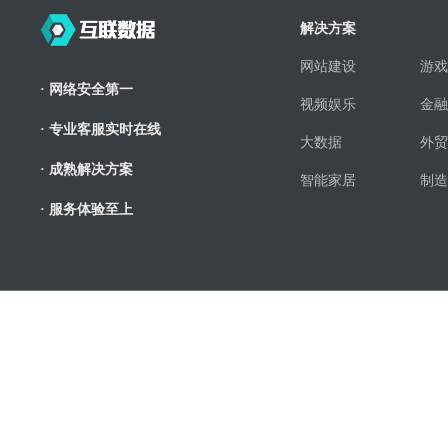
解决方案
网站建设
游戏
· 网络安全第一
视频娱乐
金融
· 专业客服实时在线
大数据
外贸
· 成熟解决方案
智能家居
制造
· 服务体验至上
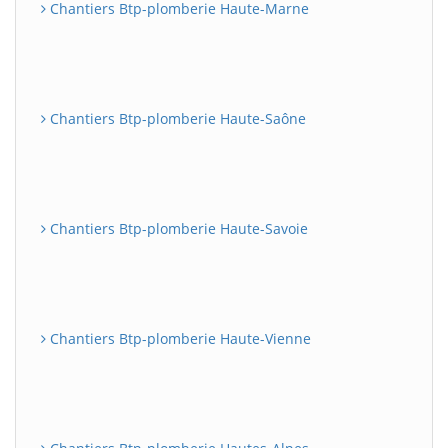
Chantiers Btp-plomberie Haute-Marne
Chantiers Btp-plomberie Haute-Saône
Chantiers Btp-plomberie Haute-Savoie
Chantiers Btp-plomberie Haute-Vienne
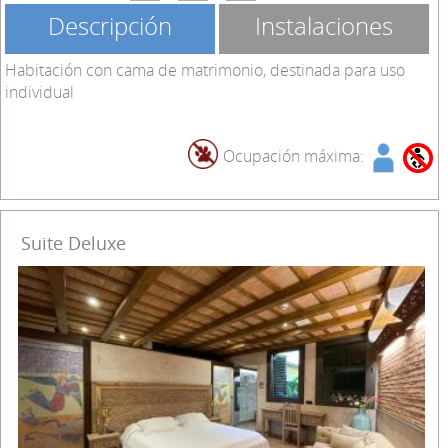
Descripción
Instalaciones
Habitación con cama de matrimonio, destinada para uso
individual
Ocupación máxima:
Suite Deluxe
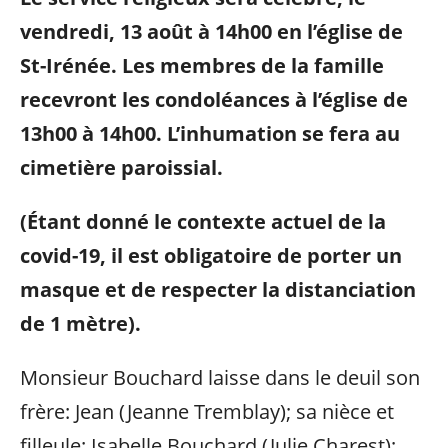
vendredi, 13 août à 14h00 en l’église de
St-Irénée. Les membres de la famille
recevront les condoléances à l’église de
13h00 à 14h00. L’inhumation se fera au
cimetière paroissial.
(Étant donné le contexte actuel de la
covid-19, il est obligatoire de porter un
masque et de respecter la distanciation
de 1 mètre).
Monsieur Bouchard laisse dans le deuil son
frère: Jean (Jeanne Tremblay); sa nièce et
filleule: Isabelle Bouchard (Julie Charest);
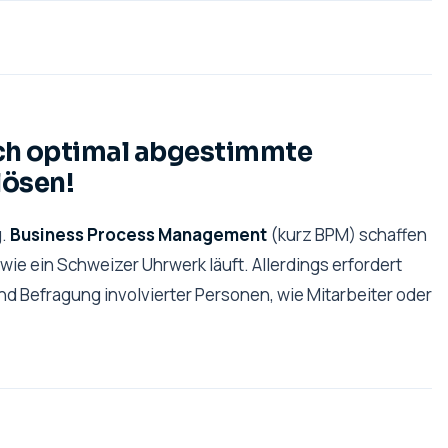
h optimal abgestimmte
lösen!
g.
Business Process Management
(kurz BPM) schaffen
wie ein Schweizer Uhrwerk läuft. Allerdings erfordert
Befragung involvierter Personen, wie Mitarbeiter oder
.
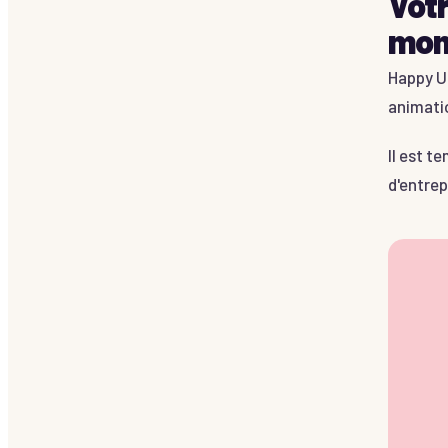
Votr
mome
Happy U
animatio
Il est t
d'entrep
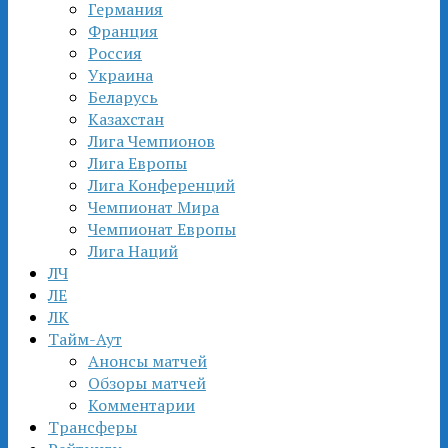
Германия
Франция
Россия
Украина
Беларусь
Казахстан
Лига Чемпионов
Лига Европы
Лига Конференций
Чемпионат Мира
Чемпионат Европы
Лига Наций
ЛЧ
ЛЕ
ЛК
Тайм-Аут
Анонсы матчей
Обзоры матчей
Комментарии
Трансферы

_Required work:_ From the line with "recevront les condoléances à l’église de" down to the last line of the records above, restate each line verbatim, passing over any picture.

_Reply:_
recevront les condoléances à l’église de
13h00 à 14h00. L’inhumation se fera au
cimetière paroissial.
(Étant donné le contexte actuel de la
covid-19, il est obligatoire de porter un
masque et de respecter la distanciation
de 1 mètre).
Monsieur Bouchard laisse dans le deuil son
frère: Jean (Jeanne Tremblay); sa nièce et
filleule: Isabelle Bouchard (Julie Charest);
h optimal abgestimmte
lösen!
g.
Business Process Management
(kurz BPM) schaffen
wie ein Schweizer Uhrwerk läuft. Allerdings erfordert
Befragung involvierter Personen, wie Mitarbeiter oder
.
Votr
mome
Happy U
animatio
Il est t
d'entrep
Германия
Франция
Россия
Украина
Беларусь
Казахстан
Лига Чемпионов
Лига Европы
Лига Конференций
Чемпионат Мира
Чемпионат Европы
Лига Наций
ЛЧ
ЛЕ
ЛК
Тайм-Аут
Анонсы матчей
Обзоры матчей
Комментарии
Трансферы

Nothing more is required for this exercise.